Anita Schöbel (born 1969) is a German mathematician and operations researcher known for her work in facility location and mathematical optimization of timetables for public transportation. She is a professor of mathematics at the University of Kaiserslautern, where she is head of the optimization group and director of the Fraunhofer Institute for Industrial Mathematics. She is also the president of the German Operations Research Society.

==Education and career==
Schöbel studied mathematics and economics at the University of Kaiserslautern, earning a diploma in mathematics in 1994 and a doctorate (Dr. rer. nat.) in 1998. Her dissertation, Locating Lines and Hyperplanes – Theory and Algorithms, was jointly supervised by Horst W. Hamacher and Horst Martini.

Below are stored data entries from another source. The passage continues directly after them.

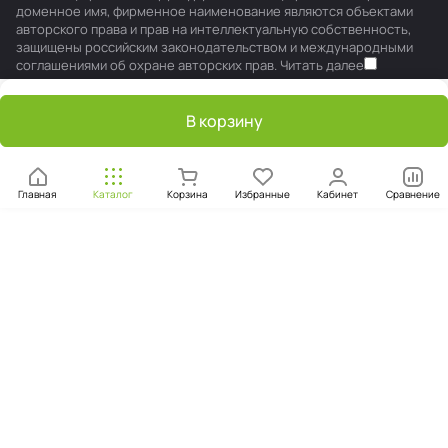
доменное имя, фирменное наименование являются объектами
авторского права и прав на интеллектуальную собственность,
защищены российским законодательством и международными
соглашениями об охране авторских прав.
Читать далее
В корзину
Главная
Каталог
Корзина
Избранные
Кабинет
Сравнение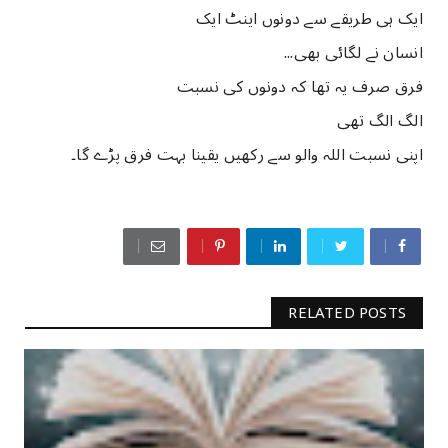
ﺍﯾﮏ ﮨﯽ ﻃﺮﯾﻘﮯ ﺳﮯ ﺩﻭﻧﻮﮞ ﺍﯾﻨﭧ ﺍﯾﮏ
ﺍﻧﺴﺎﻥ ﻧﮯ ﻟﮕﺎئی ﺑﮭﯽ...
ﻓﺮﻕ ﺻﺮﻑ ﯾﮧ ﺗﮭﺎ ﮐﮧ ﺩﻭﻧﻮﮞ ﮐﯽ ﻧﺴﺒﺖ
ﺍﻟﮓ ﺍﻟﮓ ﺗﮭﯽ
ﺍﭘﻨﯽ ﻧﺴﺒﺖ اللہ والو ﺳﮯ ﺭﮐﮭﯿﮟ ﯾﻘﯿﻨﺎ ﺑﮩﺖ ﻓﺮﻕ ﭘﮍﮮ ﮔﺎ۔
RELATED POSTS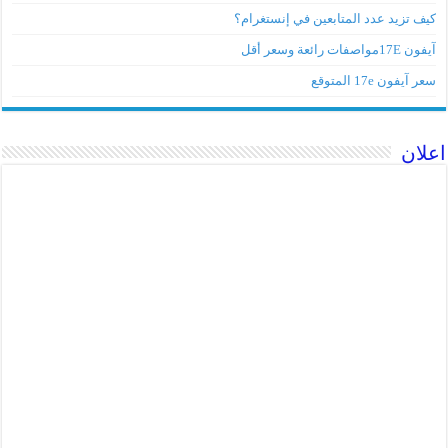
كيف تزيد عدد المتابعين في إنستغرام؟
آيفون 17Eمواصفات رائعة وسعر أقل
سعر آيفون 17e المتوقع
اعلان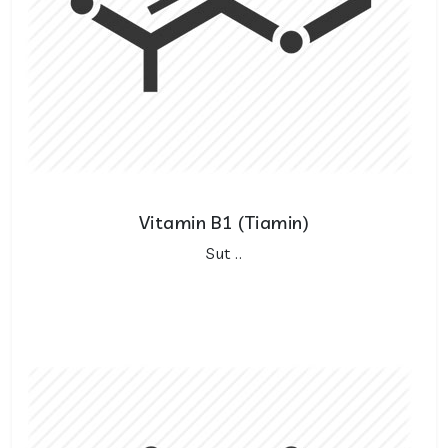
Vitamin B1 (Tiamin)
Sut ..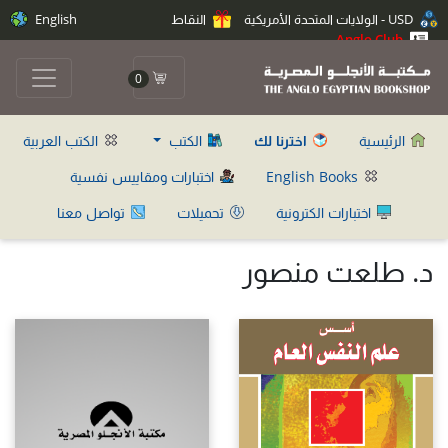
USD - الولايات المتحدة الأمريكية
النقاط
English
Anglo Club
0
الرئيسية
اخترنا لك
الكتب
الكتب العربية
English Books
اختبارات ومقاييس نفسية
اختبارات الكترونية
تحميلات
تواصل معنا
د. طلعت منصور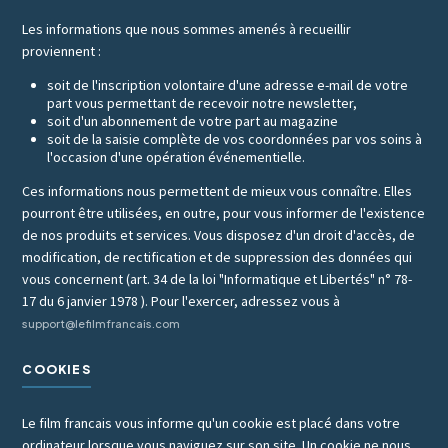
Les informations que nous sommes amenés à recueillir
proviennent :
soit de l'inscription volontaire d'une adresse e-mail de votre
part vous permettant de recevoir notre newsletter,
soit d'un abonnement de votre part au magazine
soit de la saisie complète de vos coordonnées par vos soins à
l'occasion d'une opération événementielle.
Ces informations nous permettent de mieux vous connaître. Elles
pourront être utilisées, en outre, pour vous informer de l'existence
de nos produits et services. Vous disposez d'un droit d'accès, de
modification, de rectification et de suppression des données qui
vous concernent (art. 34 de la loi "Informatique et Libertés" n° 78-
17 du 6 janvier 1978 ). Pour l'exercer, adressez vous à
support@lefilmfrancais.com
COOKIES
Le film francais vous informe qu'un cookie est placé dans votre
ordinateur lorsque vous naviguez sur son site. Un cookie ne nous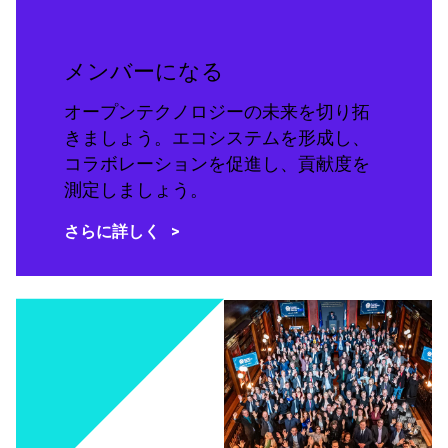
メンバーになる
オープンテクノロジーの未来を切り拓
きましょう。エコシステムを形成し、
コラボレーションを促進し、貢献度を
測定しましょう。
さらに詳しく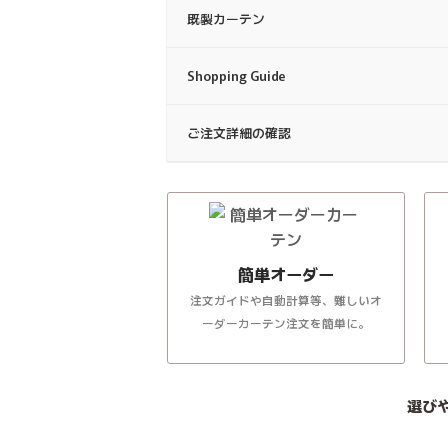
既製カーテン
Shopping Guide
ご注文詳細の確認
簡単オーダー
注文ガイドや自動計算等、難しいオ
ーダーカーテン注文を簡単に。
選び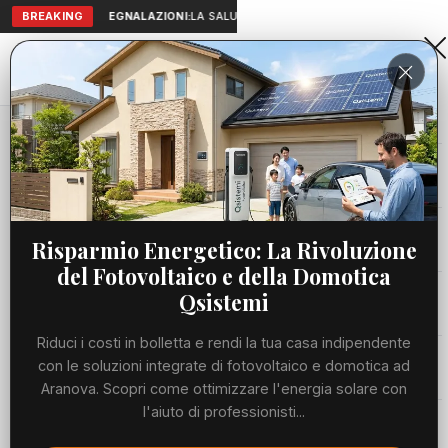
BREAKING
SEGNALAZIONI:
LA SALUTE A PORTATA DI MANO: TELEMEDICI
Aranova • NET
PORTALE UTILE AL TERRITORIO
Home
Cronaca
Consorzio Industriale, Mari (FDI): “Regione...
Cronaca
CRONACA
Consorzio Industriale, Mari (FDI):
Viabilità
Risparmio Energetico: La Rivoluzione
“Regione Lazio protagonista della
del Fotovoltaico e della Domotica
programmazione”
Utilità
Qsistemi
GIOVEDÌ, 18 GIUGNO 2026
71 LETTURE
1 MIN DI LETTURA
Riduci i costi in bolletta e rendi la tua casa indipendente
Meteo
con le soluzioni integrate di fotovoltaico e domotica ad
Aranova. Scopri come ottimizzare l'energia solare con
l'aiuto di professionisti...
Eventi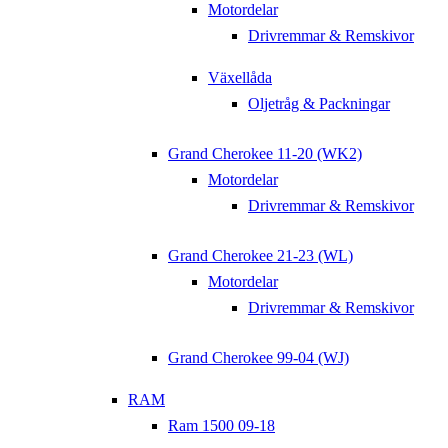
Motordelar
Drivremmar & Remskivor
Växellåda
Oljetråg & Packningar
Grand Cherokee 11-20 (WK2)
Motordelar
Drivremmar & Remskivor
Grand Cherokee 21-23 (WL)
Motordelar
Drivremmar & Remskivor
Grand Cherokee 99-04 (WJ)
RAM
Ram 1500 09-18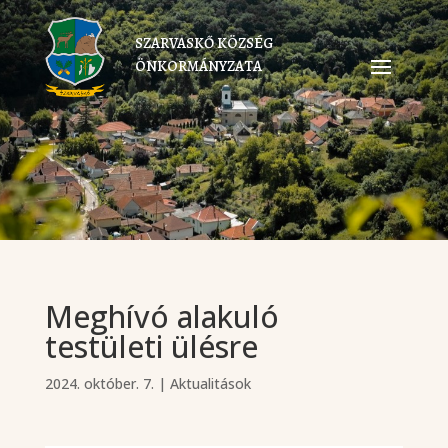
SZARVASKŐ KÖZSÉG
ÖNKORMÁNYZATA
Meghívó alakuló
testületi ülésre
2024. október. 7.
|
Aktualitások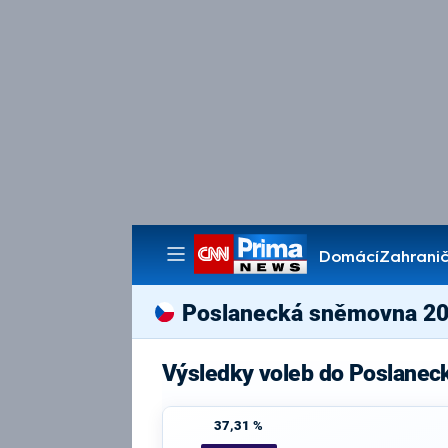
Domácí
Zahranič
Pořady
Poslanecká sněmovna 2
Výsledky voleb do Poslanec
37,31 %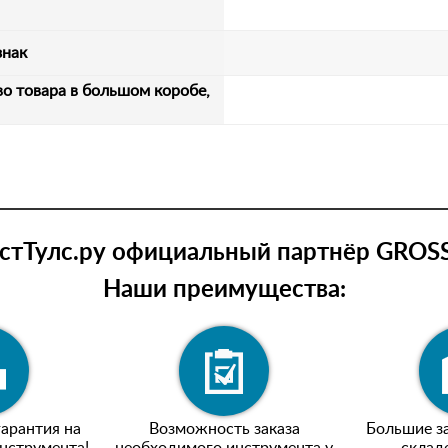
знак
о товара в большом коробе,
тТулс.ру официальный партнёр GROSS
Наши преимущества:
арантия на
Возможность заказа
Большие за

She remained at Kaiserslautern as a researcher in the Traffic Department in the Institute of Industrial Mathematics. She moved to the department of mathematics in 1999, and earned her habilitation at Kaiserslautern in 2003. Her habilitation thesis was Customer-oriented Optimization in Public Transportation. In 2004 she moved to the University of Göttingen as a professor, and in 2019 she returned to Kaiserslautern as a professor of mathematics and director of the Fraunhofer Institute for Industrial Mathematics.

==Books==
Schöbel published her dissertation, Locating Lines and Hyperplanes: Theory and Algorithms, as a book with Kluwer in 1999. She is also the author of another book incorporating material from her habilitation thesis, Optimization in Public Transportation: Stop Location, Delay Management and Tariff Zone Design in a Public Transportation Network (Springer, 2006).